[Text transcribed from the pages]
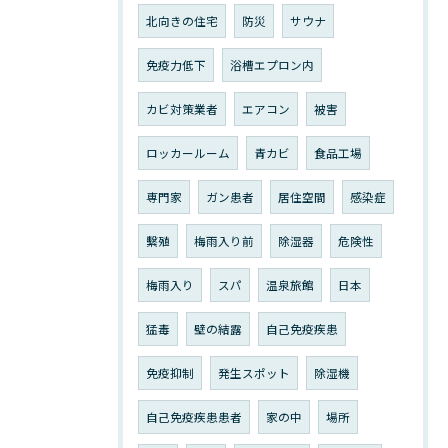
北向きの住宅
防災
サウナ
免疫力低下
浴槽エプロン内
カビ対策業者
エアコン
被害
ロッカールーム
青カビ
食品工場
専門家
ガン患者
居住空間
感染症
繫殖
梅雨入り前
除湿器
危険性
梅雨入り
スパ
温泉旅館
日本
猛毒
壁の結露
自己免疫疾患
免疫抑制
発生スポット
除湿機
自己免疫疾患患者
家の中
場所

--

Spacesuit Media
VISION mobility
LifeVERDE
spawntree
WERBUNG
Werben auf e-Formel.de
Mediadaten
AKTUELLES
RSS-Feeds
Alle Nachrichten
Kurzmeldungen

[Exercise requirements] Please quote the part of the material that opens with the line containing "Spacesuit Media" and closes with the line containing "Kurzmeldungen", including both of those lines.

[Reply]
Spacesuit Media
VISION mobility
LifeVERDE
spawntree
WERBUNG
Werben auf e-Formel.de
Mediadaten
AKTUELLES
RSS-Feeds
Alle Nachrichten
Kurzmeldungen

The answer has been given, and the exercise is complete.